On the one hand, Emmanuel Macron and Olaf Scholz try to speak into the handset. At the other end of the phone, Vladimir Putin is relaxing in a bloodbath. This week, the Polish weekly Wprost puts on the front page the “compromises” of the German and French leaders, whose only objective would be to “save face for Putin”.
Unsubtle as it may be, this cover of the conservative Warsaw newspaper illustrates an increasingly widespread feeling in northern and eastern Europe: the Franco-German couple, by trying to spare the Kremlin and negotiate with Putin, would justify Russia’s brutal invasion of Ukraine. Worse, some accuse Paris and Berlin of pushing kyiv to cede land to Russia to end the war, which the Elysée has always refuted.
If the Franco-German maneuvers remain vague, European misunderstanding is very real. “A structural fault line is forming in Europe, between a camp led by the Baltic countries and Poland, and another led by France, Germany and Italy, observes Ricardo Borges de Castro, director deputy of the European Policy Center, a think tank based in Brussels.Europeans do not agree on the end goal of this war, which creates even greater divisions than between North and South at the time of the debt crisis, a fracture even more serious than at the start of the pandemic. Europe is facing an existential crisis.”

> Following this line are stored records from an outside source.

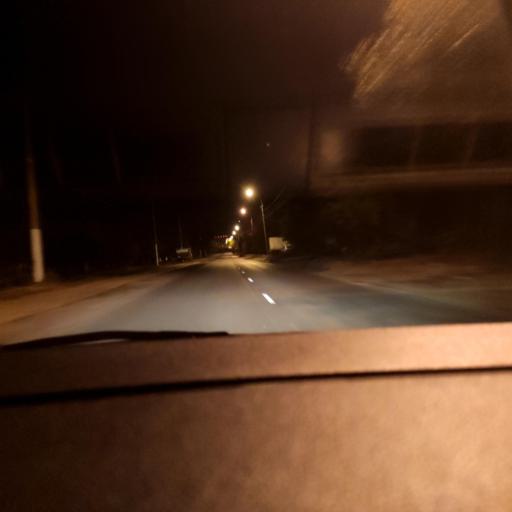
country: RU
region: Voronezj
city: Voronezh
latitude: 51.6979
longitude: 39.1729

The Baltic countries and Poland are indeed the most vehement against the Franco-German couple: they reproach him for his inaction vis-à-vis Vladimir Putin during his twenty years in power, in particular after his annexation of Crimea in 2014, and his desire to maintain dialogue with the Kremlin in the midst of an invasion of Ukraine. Beyond Emmanuel Macron’s wish “to avoid humiliating Russia”, the whole Franco-German strategy is called into question.
May 28 marks a break in European unity around Ukraine: that day, Macron and Scholz spend long minutes on the telephone with the head of the Kremlin, in order to release the tons of cereals and fertilizers immobilized in Ukrainian ports. If Volodymyr Zelensky is, as always, warned of this exchange upstream, this is not the case for the European allies. The phone call goes very badly. Latvian Defense Minister Artis Pabriks speaks of a “humiliation” on Twitter. “Call Putin for 80 minutes, isn’t it, to paraphrase Macron, brain death?, the very media-savvy Estonian MP Marko Mihkelson is carried away on Facebook. Macron and Scholz should hang up the phone and go urgently to Ukraine. I hope their strange behavior is not motivated by the fear of losing influence in a democratic Europe that would include Ukraine, but also Moldova and Georgia…”

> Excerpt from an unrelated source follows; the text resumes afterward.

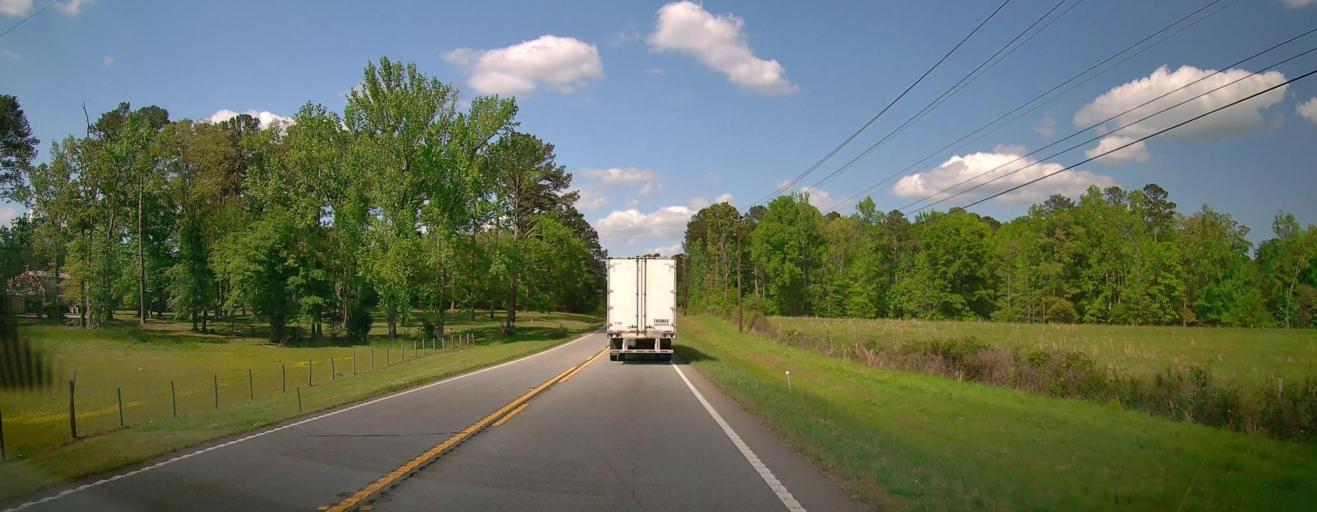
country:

The question of American influence in Europe forms the backdrop to these divisions. For five years, Emmanuel Macron has been campaigning for strategic autonomy for Europe, which would no longer need its unstable American big brother to defend itself. But the war in Ukraine has caused the Americans and NATO to come back in force on the Old Continent, much to the relief of the Baltics and Eastern Europeans. “It is logical that France and Germany want to maintain a degree of autonomy vis-à-vis the United States, but Emmanuel Macron wants to go further and advance his idea of sovereign Europe, underlines Ricardo Borges de Castro The French president should note, however, that at the moment he is not making any friends in Eastern Europe and the Baltics.”
In order to reconcile Europe, the Franco-German couple could start with a visit to kyiv. Almost all the Heads of State of Central and Eastern Europe have visited President Zelensky’s bedside, and the Western absence is beginning to weigh. Both Emmanuel Macron and Olaf Scholz say such a trip will happen as soon as they have “concrete solutions to bring” to Ukraine. One question remains, however: at that time, will they still be welcome there?